Dallas dentist Carole Ann Boyd has treated HIV- and AIDS-positive Texans with dignity since the 1980s. Her embrace of the LGBTQ+ community more broadly is even more personally meaningful.

PRIDE MONTH this past June—and, indeed, every June—has special resonance for Dr. Carole Ann Boyd. In 1984, as a recent graduate of Baylor College of Dentistry in Dallas, she diagnosed a new dental patient with AIDS—an illness the Centers for Disease Control had given a name to only two years earlier.

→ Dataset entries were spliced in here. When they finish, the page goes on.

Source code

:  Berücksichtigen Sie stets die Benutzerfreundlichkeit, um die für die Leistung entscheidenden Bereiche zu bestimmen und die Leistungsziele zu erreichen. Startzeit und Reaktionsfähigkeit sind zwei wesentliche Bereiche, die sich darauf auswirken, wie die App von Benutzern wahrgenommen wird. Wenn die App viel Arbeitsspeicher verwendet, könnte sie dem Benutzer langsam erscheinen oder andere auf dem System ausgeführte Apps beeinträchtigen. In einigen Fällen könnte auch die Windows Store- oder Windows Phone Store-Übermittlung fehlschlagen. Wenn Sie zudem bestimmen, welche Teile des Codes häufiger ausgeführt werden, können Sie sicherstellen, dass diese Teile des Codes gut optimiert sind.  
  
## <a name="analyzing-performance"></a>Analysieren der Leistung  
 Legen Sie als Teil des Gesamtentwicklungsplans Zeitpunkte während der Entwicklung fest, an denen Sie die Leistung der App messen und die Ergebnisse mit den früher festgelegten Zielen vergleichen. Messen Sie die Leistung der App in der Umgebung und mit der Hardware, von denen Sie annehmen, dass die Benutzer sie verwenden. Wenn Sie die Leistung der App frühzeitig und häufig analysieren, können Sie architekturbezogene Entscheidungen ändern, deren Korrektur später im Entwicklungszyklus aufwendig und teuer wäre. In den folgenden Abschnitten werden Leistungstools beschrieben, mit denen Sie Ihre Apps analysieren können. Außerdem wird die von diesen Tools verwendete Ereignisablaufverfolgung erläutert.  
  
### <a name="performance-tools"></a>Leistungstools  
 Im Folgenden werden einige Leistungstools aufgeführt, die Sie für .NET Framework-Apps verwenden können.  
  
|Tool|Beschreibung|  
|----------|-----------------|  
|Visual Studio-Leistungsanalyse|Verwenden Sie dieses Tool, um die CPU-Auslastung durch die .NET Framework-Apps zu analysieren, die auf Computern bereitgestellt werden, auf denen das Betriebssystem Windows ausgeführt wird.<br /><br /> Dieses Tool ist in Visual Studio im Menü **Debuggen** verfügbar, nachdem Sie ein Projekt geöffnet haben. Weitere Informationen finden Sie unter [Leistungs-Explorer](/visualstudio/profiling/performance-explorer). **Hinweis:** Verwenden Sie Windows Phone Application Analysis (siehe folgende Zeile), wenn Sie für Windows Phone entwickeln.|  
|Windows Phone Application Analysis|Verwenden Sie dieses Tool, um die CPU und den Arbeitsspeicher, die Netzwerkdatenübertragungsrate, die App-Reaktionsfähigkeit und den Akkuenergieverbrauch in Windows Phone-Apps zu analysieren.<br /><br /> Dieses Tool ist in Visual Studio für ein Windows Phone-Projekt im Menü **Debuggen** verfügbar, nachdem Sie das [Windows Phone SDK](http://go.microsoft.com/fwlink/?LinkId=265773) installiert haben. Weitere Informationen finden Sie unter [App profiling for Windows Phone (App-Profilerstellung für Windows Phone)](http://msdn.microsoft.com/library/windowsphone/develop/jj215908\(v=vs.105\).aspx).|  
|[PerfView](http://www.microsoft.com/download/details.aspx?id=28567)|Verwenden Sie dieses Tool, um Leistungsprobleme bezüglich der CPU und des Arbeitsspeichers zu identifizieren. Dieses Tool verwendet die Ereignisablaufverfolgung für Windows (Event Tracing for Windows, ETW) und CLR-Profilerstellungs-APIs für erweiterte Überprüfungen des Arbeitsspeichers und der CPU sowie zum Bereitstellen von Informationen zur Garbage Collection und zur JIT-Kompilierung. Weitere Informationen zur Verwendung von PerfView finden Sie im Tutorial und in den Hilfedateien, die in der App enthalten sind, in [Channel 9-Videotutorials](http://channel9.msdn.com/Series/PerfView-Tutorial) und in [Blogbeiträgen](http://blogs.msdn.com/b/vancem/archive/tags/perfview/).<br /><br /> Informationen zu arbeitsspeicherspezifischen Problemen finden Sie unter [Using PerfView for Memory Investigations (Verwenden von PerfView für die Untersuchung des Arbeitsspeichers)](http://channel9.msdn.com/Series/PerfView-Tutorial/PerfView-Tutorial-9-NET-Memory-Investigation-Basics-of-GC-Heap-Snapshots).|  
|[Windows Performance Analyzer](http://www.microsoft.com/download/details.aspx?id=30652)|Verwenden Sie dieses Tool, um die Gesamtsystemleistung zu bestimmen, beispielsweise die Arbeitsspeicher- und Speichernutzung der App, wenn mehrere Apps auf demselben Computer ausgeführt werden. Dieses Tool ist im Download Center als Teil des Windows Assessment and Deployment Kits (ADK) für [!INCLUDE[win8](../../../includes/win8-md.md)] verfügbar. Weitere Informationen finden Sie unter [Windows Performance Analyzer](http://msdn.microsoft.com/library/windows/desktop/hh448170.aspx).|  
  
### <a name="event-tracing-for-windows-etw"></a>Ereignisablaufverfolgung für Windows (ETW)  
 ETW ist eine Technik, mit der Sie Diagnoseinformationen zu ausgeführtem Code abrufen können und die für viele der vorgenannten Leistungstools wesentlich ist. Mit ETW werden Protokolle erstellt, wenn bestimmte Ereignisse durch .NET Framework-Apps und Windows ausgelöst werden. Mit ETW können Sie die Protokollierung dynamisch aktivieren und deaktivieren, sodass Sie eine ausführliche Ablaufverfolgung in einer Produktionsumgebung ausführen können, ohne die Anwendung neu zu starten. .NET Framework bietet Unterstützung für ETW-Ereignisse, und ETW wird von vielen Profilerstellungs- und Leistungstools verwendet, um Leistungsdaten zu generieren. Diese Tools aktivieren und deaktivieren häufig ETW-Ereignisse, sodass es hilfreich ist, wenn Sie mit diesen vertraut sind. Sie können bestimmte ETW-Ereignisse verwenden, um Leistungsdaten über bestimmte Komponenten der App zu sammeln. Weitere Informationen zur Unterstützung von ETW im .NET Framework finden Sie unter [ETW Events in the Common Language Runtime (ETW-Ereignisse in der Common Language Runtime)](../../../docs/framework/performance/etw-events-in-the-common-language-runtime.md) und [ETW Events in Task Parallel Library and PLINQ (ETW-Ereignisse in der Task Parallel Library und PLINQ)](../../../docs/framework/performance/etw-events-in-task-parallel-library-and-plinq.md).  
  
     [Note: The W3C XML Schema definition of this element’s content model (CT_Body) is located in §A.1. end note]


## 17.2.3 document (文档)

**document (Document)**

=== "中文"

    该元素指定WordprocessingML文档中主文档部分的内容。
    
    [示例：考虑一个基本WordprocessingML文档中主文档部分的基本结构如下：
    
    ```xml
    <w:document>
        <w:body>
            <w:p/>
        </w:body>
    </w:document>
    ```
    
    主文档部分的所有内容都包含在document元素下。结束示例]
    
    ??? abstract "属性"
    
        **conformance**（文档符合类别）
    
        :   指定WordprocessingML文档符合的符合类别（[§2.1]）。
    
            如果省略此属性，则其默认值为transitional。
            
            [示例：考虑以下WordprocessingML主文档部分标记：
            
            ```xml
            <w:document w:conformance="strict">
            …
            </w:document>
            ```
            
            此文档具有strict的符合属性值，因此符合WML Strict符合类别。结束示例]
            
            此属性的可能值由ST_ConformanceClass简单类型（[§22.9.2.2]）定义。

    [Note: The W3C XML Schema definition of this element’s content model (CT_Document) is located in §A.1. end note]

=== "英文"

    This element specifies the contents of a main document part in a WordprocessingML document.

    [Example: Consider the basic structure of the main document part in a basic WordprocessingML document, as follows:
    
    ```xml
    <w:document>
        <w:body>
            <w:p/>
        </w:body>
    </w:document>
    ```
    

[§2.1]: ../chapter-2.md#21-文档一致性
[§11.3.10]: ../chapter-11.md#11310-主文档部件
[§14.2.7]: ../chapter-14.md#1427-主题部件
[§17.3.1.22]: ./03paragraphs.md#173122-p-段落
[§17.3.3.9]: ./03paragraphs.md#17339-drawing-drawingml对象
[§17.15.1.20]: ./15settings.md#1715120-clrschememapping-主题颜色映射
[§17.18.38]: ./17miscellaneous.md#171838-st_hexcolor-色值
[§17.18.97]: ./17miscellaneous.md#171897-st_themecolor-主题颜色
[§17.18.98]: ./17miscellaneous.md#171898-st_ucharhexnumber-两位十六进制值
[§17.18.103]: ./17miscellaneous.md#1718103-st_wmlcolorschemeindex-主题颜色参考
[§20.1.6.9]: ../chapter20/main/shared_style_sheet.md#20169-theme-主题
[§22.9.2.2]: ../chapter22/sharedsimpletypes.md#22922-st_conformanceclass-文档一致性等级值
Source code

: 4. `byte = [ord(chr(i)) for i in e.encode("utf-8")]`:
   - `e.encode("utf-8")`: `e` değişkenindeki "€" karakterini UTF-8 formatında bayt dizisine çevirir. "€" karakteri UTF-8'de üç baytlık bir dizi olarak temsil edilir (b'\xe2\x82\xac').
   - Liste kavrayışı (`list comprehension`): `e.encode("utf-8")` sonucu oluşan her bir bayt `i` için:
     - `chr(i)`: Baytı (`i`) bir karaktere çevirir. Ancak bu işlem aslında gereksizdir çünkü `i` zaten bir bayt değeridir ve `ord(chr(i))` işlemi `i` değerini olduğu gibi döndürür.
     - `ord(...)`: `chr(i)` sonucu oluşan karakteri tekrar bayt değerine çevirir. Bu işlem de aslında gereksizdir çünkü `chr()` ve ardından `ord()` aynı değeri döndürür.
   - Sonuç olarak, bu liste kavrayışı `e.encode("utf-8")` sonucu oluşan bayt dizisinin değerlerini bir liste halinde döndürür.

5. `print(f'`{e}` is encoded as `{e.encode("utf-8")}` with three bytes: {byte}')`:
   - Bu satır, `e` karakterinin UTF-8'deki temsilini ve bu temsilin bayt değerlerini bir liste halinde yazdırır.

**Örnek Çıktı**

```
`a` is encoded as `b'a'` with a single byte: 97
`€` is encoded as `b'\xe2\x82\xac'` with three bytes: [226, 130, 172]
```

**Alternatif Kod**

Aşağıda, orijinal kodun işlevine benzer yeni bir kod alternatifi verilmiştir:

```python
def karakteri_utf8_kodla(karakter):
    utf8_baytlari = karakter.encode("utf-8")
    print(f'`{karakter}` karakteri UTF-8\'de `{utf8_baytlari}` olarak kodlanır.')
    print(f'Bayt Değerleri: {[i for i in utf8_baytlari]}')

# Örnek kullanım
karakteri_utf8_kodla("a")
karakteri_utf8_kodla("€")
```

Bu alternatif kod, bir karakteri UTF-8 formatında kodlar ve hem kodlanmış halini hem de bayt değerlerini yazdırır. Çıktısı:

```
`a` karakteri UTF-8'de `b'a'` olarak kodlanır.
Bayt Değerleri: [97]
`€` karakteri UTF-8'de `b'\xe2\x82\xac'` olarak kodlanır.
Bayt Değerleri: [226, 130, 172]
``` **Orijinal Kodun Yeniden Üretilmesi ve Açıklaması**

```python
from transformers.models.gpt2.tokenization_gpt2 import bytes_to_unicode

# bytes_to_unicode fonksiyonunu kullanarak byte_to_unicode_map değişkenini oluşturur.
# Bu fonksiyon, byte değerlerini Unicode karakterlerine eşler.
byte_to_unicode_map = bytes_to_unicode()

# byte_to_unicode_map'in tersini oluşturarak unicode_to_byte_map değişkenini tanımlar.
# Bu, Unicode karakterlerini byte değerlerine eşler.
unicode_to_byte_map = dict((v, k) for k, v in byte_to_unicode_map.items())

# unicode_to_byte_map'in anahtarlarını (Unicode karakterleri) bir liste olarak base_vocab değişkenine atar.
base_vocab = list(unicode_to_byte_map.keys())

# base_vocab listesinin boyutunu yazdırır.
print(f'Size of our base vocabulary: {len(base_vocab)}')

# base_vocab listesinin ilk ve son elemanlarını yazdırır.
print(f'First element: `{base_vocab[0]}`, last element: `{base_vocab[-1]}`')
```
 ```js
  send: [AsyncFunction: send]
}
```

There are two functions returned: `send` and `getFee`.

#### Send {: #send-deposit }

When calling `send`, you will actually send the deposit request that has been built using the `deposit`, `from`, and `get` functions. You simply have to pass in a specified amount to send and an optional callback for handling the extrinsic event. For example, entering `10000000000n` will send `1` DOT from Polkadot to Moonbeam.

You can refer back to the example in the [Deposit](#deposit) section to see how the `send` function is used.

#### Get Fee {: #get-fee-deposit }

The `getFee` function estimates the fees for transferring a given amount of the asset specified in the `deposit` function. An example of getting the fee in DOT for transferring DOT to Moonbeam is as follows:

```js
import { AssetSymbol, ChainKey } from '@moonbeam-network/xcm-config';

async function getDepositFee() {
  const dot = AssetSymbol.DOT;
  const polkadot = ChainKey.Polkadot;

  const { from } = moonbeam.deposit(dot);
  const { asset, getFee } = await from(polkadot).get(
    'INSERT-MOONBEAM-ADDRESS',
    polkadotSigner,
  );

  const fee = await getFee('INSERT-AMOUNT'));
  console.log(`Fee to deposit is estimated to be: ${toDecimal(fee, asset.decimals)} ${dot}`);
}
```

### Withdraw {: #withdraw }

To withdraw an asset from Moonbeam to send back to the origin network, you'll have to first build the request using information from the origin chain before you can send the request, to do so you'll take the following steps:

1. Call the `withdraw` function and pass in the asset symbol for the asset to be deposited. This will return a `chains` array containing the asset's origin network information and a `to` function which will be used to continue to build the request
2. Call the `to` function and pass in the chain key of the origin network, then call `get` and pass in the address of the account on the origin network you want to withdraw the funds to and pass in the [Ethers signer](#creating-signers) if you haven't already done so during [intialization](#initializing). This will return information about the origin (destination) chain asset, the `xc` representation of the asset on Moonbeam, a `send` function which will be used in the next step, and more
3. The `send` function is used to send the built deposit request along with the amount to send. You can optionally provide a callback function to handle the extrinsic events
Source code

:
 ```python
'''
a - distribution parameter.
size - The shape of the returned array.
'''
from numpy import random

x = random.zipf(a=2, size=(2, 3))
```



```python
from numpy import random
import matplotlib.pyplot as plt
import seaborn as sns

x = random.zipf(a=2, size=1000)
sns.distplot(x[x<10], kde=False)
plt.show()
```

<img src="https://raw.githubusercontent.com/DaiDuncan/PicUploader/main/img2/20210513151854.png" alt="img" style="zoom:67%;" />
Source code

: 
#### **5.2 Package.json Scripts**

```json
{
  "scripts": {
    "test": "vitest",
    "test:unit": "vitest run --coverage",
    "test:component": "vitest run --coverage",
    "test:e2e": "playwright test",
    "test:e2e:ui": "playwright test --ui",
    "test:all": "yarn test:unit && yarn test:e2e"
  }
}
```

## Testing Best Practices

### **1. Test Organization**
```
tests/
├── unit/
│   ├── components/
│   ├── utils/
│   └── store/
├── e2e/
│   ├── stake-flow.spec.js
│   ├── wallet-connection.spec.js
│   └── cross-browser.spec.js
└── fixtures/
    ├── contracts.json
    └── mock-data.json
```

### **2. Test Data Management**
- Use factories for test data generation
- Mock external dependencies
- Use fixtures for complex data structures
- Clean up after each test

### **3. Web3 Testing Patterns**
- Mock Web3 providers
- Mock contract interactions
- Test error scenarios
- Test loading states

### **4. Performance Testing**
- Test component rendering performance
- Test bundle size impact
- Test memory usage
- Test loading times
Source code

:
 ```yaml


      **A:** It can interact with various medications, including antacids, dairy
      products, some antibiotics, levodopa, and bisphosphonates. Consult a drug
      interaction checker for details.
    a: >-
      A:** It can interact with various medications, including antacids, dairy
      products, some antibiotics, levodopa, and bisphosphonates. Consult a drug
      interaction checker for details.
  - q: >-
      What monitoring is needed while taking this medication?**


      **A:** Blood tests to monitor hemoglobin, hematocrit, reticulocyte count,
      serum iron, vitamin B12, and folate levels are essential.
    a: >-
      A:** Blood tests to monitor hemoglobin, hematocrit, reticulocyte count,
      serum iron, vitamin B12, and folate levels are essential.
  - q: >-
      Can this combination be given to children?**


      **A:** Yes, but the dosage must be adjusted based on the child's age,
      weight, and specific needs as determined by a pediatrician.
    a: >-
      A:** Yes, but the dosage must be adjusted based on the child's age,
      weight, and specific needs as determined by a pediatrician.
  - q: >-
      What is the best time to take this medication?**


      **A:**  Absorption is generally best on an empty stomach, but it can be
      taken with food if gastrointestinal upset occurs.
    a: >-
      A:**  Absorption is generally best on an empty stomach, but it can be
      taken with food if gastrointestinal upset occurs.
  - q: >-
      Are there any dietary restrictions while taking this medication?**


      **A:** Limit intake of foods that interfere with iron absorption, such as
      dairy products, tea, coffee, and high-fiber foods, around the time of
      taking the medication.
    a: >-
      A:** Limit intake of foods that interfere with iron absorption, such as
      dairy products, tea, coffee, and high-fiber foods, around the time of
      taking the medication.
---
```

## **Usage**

Today, 37 years later, Dr. Boyd reflects on a career that has focused in no small part on the dental health of the LGBTQ+ community. She was instrumental in creating, in 1991, the Ryan White Dental Clinic at the San Antonio AIDS Foundation, which she led as its inaugural dental director. Then, returning to Dallas in 1992, she reestablished dental operations at the Nelson-Tebedo Clinic for AIDS Research and was its director of dental services for the next half-decade.

Her work sparked a deeper personal recognition, too: that she was gay and had been closeted throughout her adult life. Now, having been out for many years, she’s fully at peace with herself—and justifiably proud of her early work with HIV/AIDS patients, particularly at a time when the disease carried such an extraordinary stigma. “It’s usually our fear of the unknown that keeps us from doing the right thing,” Dr. Boyd says. Four decades of doing the right thing mark her as especially fearless.